◆ **Exercise goal**: Images are to be dropped, and the rest of the data reproduced exactly.
**** Records provided ****
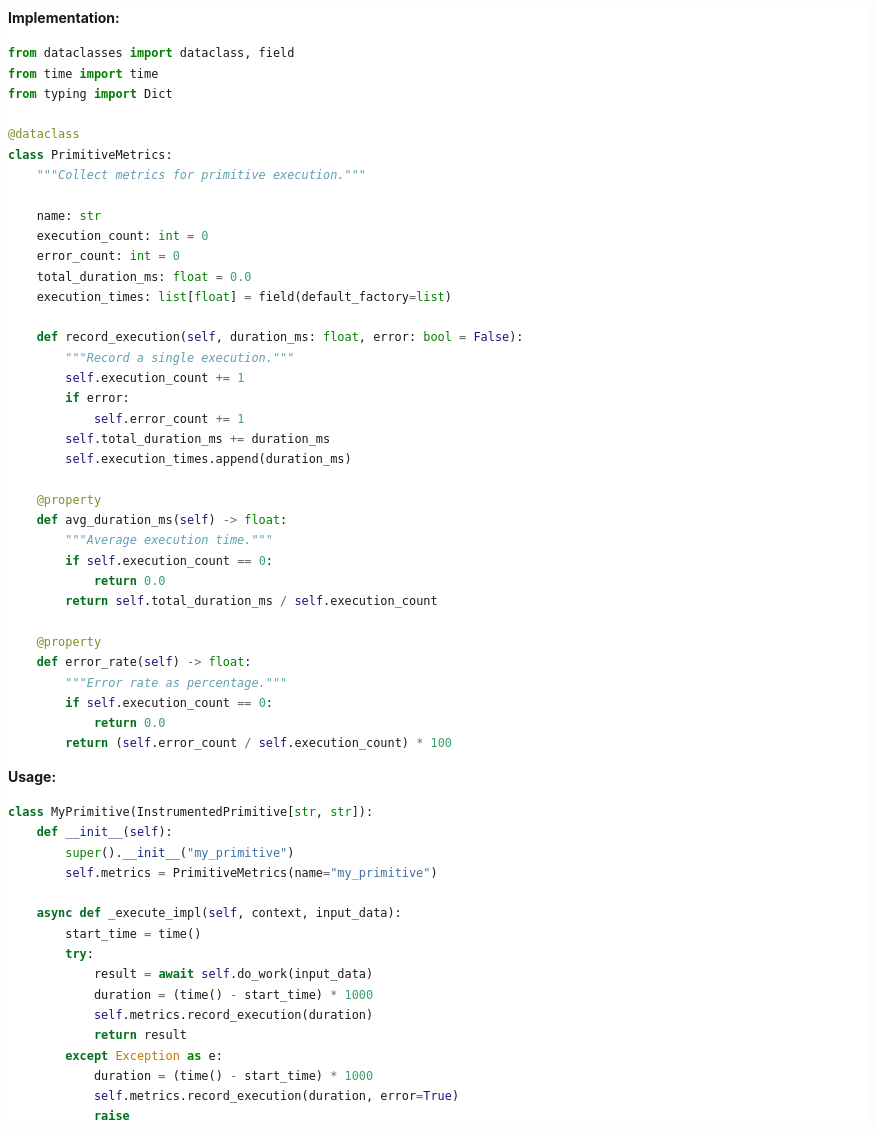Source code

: **Implementation:**

```python
from dataclasses import dataclass, field
from time import time
from typing import Dict

@dataclass
class PrimitiveMetrics:
    """Collect metrics for primitive execution."""
    
    name: str
    execution_count: int = 0
    error_count: int = 0
    total_duration_ms: float = 0.0
    execution_times: list[float] = field(default_factory=list)
    
    def record_execution(self, duration_ms: float, error: bool = False):
        """Record a single execution."""
        self.execution_count += 1
        if error:
            self.error_count += 1
        self.total_duration_ms += duration_ms
        self.execution_times.append(duration_ms)
    
    @property
    def avg_duration_ms(self) -> float:
        """Average execution time."""
        if self.execution_count == 0:
            return 0.0
        return self.total_duration_ms / self.execution_count
    
    @property
    def error_rate(self) -> float:
        """Error rate as percentage."""
        if self.execution_count == 0:
            return 0.0
        return (self.error_count / self.execution_count) * 100
```

**Usage:**

```python
class MyPrimitive(InstrumentedPrimitive[str, str]):
    def __init__(self):
        super().__init__("my_primitive")
        self.metrics = PrimitiveMetrics(name="my_primitive")
    
    async def _execute_impl(self, context, input_data):
        start_time = time()
        try:
            result = await self.do_work(input_data)
            duration = (time() - start_time) * 1000
            self.metrics.record_execution(duration)
            return result
        except Exception as e:
            duration = (time() - start_time) * 1000
            self.metrics.record_execution(duration, error=True)
            raise
```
****
◆ **Answer to this problem**:
Source code

: **Implementation:**

```python
from dataclasses import dataclass, field
from time import time
from typing import Dict

@dataclass
class PrimitiveMetrics:
    """Collect metrics for primitive execution."""
    
    name: str
    execution_count: int = 0
    error_count: int = 0
    total_duration_ms: float = 0.0
    execution_times: list[float] = field(default_factory=list)
    
    def record_execution(self, duration_ms: float, error: bool = False):
        """Record a single execution."""
        self.execution_count += 1
        if error:
            self.error_count += 1
        self.total_duration_ms += duration_ms
        self.execution_times.append(duration_ms)
    
    @property
    def avg_duration_ms(self) -> float:
        """Average execution time."""
        if self.execution_count == 0:
            return 0.0
        return self.total_duration_ms / self.execution_count
    
    @property
    def error_rate(self) -> float:
        """Error rate as percentage."""
        if self.execution_count == 0:
            return 0.0
        return (self.error_count / self.execution_count) * 100
```

**Usage:**

```python
class MyPrimitive(InstrumentedPrimitive[str, str]):
    def __init__(self):
        super().__init__("my_primitive")
        self.metrics = PrimitiveMetrics(name="my_primitive")
    
    async def _execute_impl(self, context, input_data):
        start_time = time()
        try:
            result = await self.do_work(input_data)
            duration = (time() - start_time) * 1000
            self.metrics.record_execution(duration)
            return result
        except Exception as e:
            duration = (time() - start_time) * 1000
            self.metrics.record_execution(duration, error=True)
            raise
```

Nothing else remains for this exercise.